Key words: herpes zoster; post-herpetic neuralgia; type 1 diabetes mellitus; type 2 diabetes mellitus; vaccine.

SIGNIFICANCE

This study found that people with type 1 diabetes have a significantly higher risk of developing herpes zoster than those with type 2 diabetes. Both type 1 and type 2 diabetic patients were at much higher risk of developing post-herpetic neuralgia than were non-diabetic people. Notably, people with type 1 diabetes aged 40–59 years had a 1.45-fold higher risk of developing herpes zoster than those without diabetes, while diabetic people in this age group had a 2-fold higher risk of post-herpetic neuralgia than non-diabetic people. Thus, it is recommended to consider giving herpes zoster vaccination at an earlier age in people with type 1 diabetes.

 

 

INTRODUCTION

Herpes zoster (HZ) is a ubiquitous, highly neurotropic viral infection caused by reactivation of varicella-zoster virus (VZV), which is latent in cranial or dorsal root nerve ganglia following primary varicella infection (5). More than 90% of adults in the United States have been infected with VZV and are therefore at risk for herpes zoster (HZ) (6). In the United States, the lifetime risk for HZ infection is about 30% (7–9). The most common, debilitating complication of HZ is post-herpetic neuralgia (PHN), which may persist for months to years after resolution of the HZ rash (8–10), with a severe impact on the patient’s quality of life (11, 12). The risk of HZ and PHN increased with age due to age-related decline in memory cell-mediated immunity (CMI) to VZV (9, 13). Antiviral medications could reduce the duration and severity of HZ, but do not prevent PHN (9, 14). Thus, vaccination is recommended to prevent HZ and its sequelae.

Several studies have reported that diabetes is associated with an increased risk of HZ and PHN (15, 16). The management of HZ and PHN in patients with diabetes is challenging, as it may be hindered by diabetes-related complications, such as diabetic nephropathy or diabetic neuropathy (17, 18). In addition, PHN may further deteriorate the already poor quality of life of patients with diabetes (19, 20). To date, studies regarding the associations of diabetes with HZ or PHN have relied on data from patients with type 2 diabetes (T2DM) or unspecified diabetes. The association of type 1 diabetes (T1DM) with HZ and PHN remains unclear. To date, only 4 studies (21–24) have examined the risk of HZ or PHN in T1DM and T2DM patients separately, and none of these studies directly compared the effects of the 2 types of diabetes on developing HZ or PHN. Furthermore, most of these studies were not designed to investigate the association of diabetes with HZ or PHN, and had very small sample sizes.

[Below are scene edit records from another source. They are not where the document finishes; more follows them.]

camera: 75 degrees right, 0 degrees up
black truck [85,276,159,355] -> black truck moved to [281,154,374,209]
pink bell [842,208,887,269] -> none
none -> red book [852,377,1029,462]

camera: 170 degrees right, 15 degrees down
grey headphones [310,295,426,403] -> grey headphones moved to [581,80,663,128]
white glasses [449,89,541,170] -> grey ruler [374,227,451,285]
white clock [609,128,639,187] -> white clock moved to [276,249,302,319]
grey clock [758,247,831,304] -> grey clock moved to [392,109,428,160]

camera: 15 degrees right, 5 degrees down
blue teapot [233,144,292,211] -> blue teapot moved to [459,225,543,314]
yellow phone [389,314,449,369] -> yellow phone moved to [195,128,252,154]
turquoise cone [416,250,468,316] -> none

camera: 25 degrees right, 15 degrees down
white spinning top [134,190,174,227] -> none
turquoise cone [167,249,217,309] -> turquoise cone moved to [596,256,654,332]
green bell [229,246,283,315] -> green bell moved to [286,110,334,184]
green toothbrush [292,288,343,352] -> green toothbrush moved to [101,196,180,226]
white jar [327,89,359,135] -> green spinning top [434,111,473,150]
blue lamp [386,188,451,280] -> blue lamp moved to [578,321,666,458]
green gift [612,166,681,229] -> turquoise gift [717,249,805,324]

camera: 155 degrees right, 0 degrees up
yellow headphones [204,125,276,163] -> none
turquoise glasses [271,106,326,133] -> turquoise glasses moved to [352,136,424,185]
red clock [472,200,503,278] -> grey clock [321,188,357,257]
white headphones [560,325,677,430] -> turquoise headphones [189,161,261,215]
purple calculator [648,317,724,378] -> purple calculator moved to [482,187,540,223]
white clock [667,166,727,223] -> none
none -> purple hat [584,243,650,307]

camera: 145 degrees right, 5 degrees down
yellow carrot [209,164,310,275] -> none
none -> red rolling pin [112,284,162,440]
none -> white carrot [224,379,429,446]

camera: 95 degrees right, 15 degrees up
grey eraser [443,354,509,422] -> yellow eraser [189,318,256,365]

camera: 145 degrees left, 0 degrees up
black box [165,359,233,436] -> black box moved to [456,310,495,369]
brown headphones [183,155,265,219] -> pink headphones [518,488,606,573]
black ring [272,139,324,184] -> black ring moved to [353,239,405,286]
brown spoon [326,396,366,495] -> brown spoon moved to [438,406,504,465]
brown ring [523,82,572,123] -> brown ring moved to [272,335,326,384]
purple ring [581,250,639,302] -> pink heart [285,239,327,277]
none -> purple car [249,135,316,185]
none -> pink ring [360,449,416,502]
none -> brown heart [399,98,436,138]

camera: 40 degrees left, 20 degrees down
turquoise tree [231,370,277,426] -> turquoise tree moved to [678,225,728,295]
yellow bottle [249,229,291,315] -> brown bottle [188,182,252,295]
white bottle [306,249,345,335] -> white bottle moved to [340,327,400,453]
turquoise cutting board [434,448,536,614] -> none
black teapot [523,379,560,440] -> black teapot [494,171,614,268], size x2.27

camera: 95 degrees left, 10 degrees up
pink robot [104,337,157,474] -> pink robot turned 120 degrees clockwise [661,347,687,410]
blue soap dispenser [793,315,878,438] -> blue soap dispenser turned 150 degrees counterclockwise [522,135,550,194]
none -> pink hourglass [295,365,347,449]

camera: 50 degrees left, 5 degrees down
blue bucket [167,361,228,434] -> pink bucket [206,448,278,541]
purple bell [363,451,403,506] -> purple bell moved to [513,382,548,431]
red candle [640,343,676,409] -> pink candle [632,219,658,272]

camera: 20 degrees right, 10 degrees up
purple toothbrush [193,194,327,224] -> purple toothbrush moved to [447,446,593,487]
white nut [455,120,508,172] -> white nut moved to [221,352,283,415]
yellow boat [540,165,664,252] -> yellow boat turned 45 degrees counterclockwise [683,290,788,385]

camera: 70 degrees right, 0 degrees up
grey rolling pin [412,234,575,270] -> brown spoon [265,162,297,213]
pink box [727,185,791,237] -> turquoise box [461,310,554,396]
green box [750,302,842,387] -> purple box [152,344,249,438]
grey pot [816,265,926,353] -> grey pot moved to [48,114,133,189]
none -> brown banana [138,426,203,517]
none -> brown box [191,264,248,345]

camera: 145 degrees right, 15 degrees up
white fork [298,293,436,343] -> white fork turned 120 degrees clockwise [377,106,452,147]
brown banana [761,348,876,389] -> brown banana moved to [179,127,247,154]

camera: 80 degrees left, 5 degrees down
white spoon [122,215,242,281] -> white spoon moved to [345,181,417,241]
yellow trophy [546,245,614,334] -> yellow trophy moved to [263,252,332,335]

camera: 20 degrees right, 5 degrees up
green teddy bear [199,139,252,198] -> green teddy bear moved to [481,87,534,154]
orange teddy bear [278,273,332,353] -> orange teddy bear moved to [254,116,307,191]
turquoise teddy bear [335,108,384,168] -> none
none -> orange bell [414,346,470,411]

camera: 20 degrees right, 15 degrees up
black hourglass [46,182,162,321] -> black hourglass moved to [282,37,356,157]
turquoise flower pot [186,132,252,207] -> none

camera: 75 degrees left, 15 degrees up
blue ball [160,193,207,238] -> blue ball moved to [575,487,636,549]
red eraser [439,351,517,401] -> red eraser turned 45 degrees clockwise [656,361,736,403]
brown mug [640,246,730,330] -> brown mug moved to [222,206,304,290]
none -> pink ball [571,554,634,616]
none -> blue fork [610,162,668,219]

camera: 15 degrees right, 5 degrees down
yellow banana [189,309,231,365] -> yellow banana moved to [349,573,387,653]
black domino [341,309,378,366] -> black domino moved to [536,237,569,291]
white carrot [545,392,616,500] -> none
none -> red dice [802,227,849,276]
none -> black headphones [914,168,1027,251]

The HZ vaccine was introduced in Taiwan in 2013. The current study examined patient data from the prevaccine era, in order to accurately measure the influence of diabetes on the risk of HZ and PHN. The aim of this study was to conduct a very large population-based cohort study to assess the impact of T1DM on developing HZ and PHN and to compare the effects of T1DM vs T2DM on HZ and PHN.

MATERIALS AND METHODS

Data source

This population-based, retrospective study utilized patient data from Taiwan’s Health Insurance Research Database (NHIRD). Taiwan implements a single-payer universal health insurance programme that covers more than 99.8% of Taiwan’s total population, approximately 23 million people. The NHIRD contains registration files, detailed medical data, and original claims data from reimbursement files.

Study design

A total of 1,789,610 patients with diabetes were identified among all beneficiaries in the NHIRD (data source 1) between 1 January 2000 and 31 December 2012. Diabetes was defined as 1 inpatient visit or 2 or more outpatient visits (at least 30 days apart) with an International Classification of Diseases, 9^th Revision, Clinical Modification (ICD-9-CM) diagnostic code of 250 and a minimum 12-month prescription for antidiabetic medication. T1DM was identified based on the registry for catastrophic illness, which is applied only when medical history or specific laboratory data are met, including diabetic ketoacidosis, glucagon test, low C-peptide levels after glucagon stimulation test, presence of glutamate decarboxylase antibodies, insulin autoantibodies, and islet cell antibody. The index date of patients with diabetes was defined as the date of diagnosis of diabetes.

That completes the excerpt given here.